Weimann/Lang, Umsatzsteuer ... / 11.2 Beschränkungen des Vorsteuerabzugs
 

Rz. 49

Nach dem Umsatzsteuerrecht der Niederlande berechtigen verschiedene Aufwendungen nicht zum Vorsteuerabzug (vgl. Art. 15 Mehrwertsteuergesetz). Entsprechende Beschränkungen gelten unter anderem für die folgenden Aufwendungen:

  • Mahlzeiten und Getränke in Restaurants, Hotels, Bars, Pubs etc.,
  • Repräsentationsaufwand (Ausgaben für Unterhaltung und Luxusgüter),
  • Alkohol und Tabak (außer bei Wiederverkäufern oder Restaurants u.ä.),
  • Werbegeschenke (sofern der Wert 227 EUR übersteigt, wenn der Empfänger selbst nicht zum Vorsteuerabzug berechtigt ist),
  • Sachbezüge (wie Essen und Getränke in unternehmenseigener Kantine oder bei Unternehmensveranstaltungen, Nutzung von Telefonen und Computern für private Zwecke) für Arbeitnehmer, sofern diese im Jahr einen Nettobetrag von 227 EUR übersteigen.
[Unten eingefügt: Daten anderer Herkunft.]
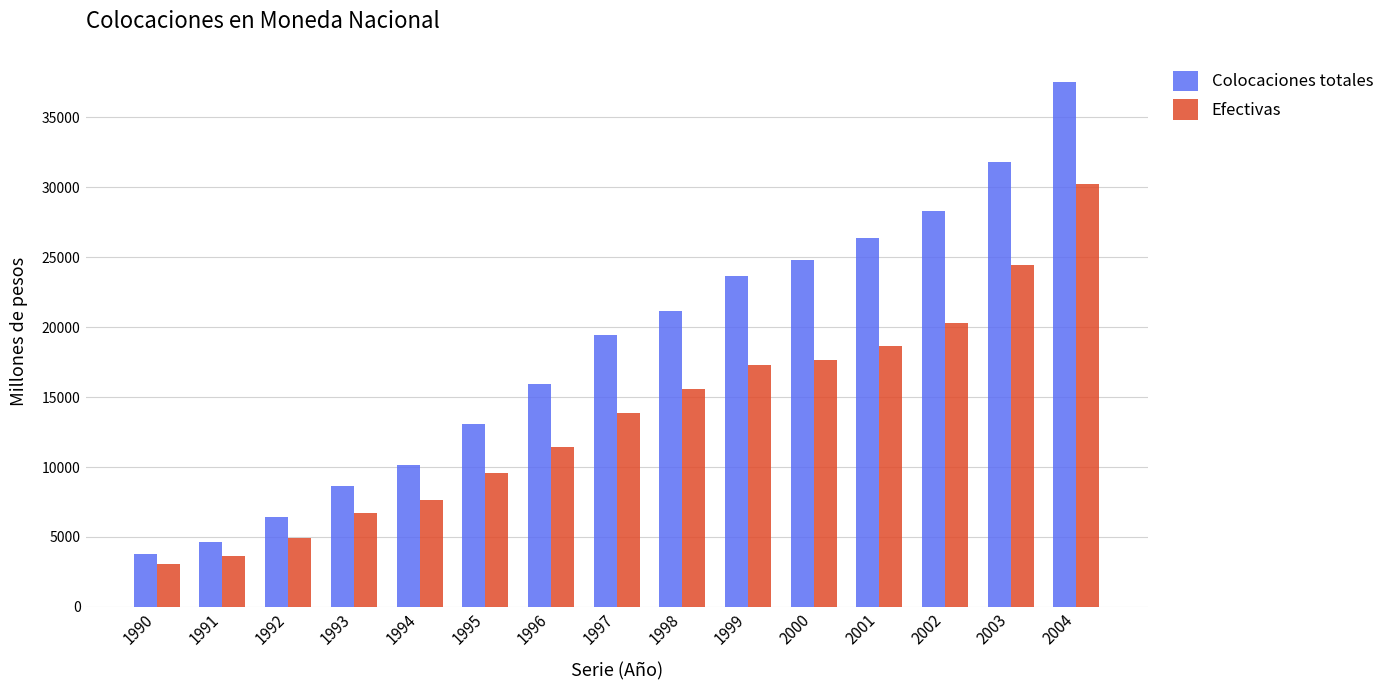

Which series has the largest range (max minus min)?

Colocaciones totales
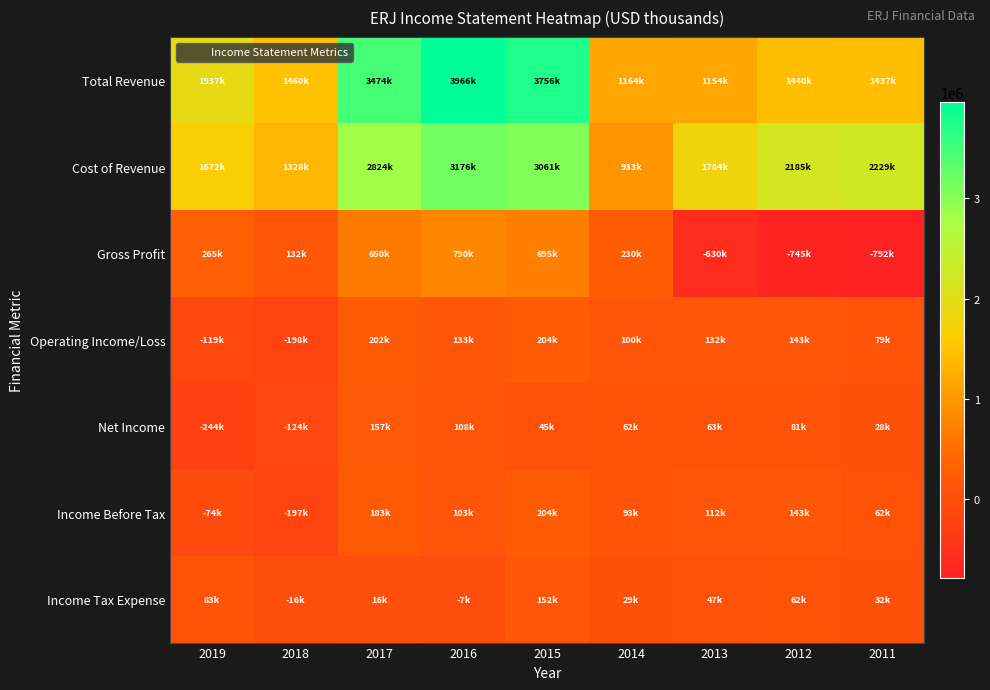

What is the total value across all series at 2014?

2611700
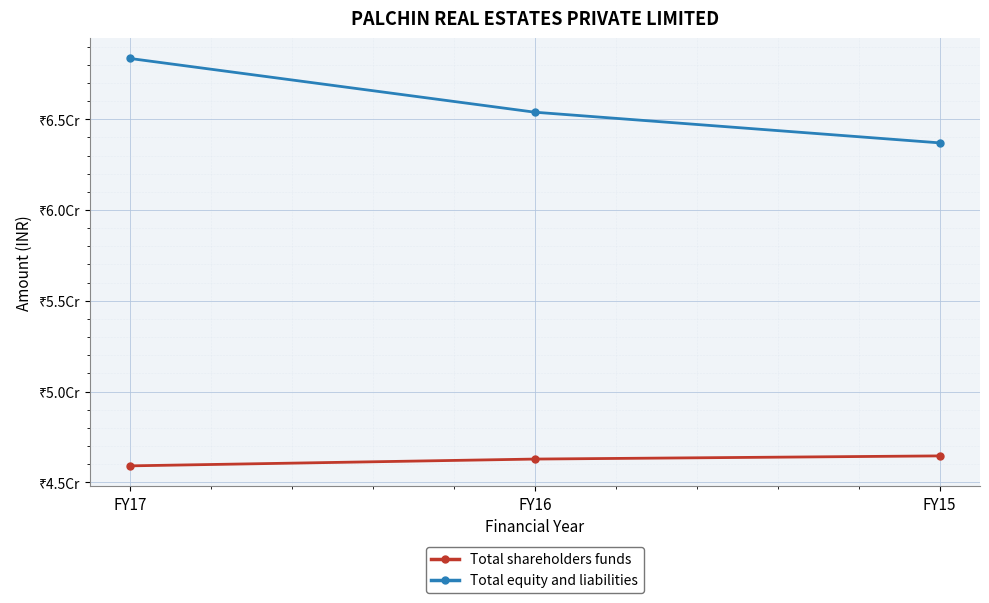

What is the value of the Total shareholders funds point at the 2nd from the left?

46280690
Wird die Wertgrenze im Unternehmen insgesamt überschritten, ist die unterjährig geltend gemachte Vorsteuer auf sämtliche Sachbezüge am Jahresende zurückzuzahlen.
 

Rz. 50

Weiterhin sind Vorsteuerbeträge vom Abzug ausgeschlossen, wenn sie im Zusammenhang mit unecht steuerfreien Umsätzen stehen.

 

Rz. 51

Führt ein Unternehmen sowohl zum Vorsteuerabzug berechtigende als auch nicht zum Vorsteuerabzug berechtigende Umsätze aus, ist es nur zum teilweisen Vorsteuerabzug berechtigt und es ist eine Aufteilung der Vorsteuerbeträge vorzunehmen. Grundsätzlich sind in einem zweistufigen Verfahren zunächst Vorsteuerbeträge direkt zu Abzugs- und Ausschlussumsätzen zuzuordnen. Danach verbleibende Vorsteuerbeträge sind nach einem Umsatzschlüssel aufzuteilen (vgl. Art. 11 Durchführungsverordnung).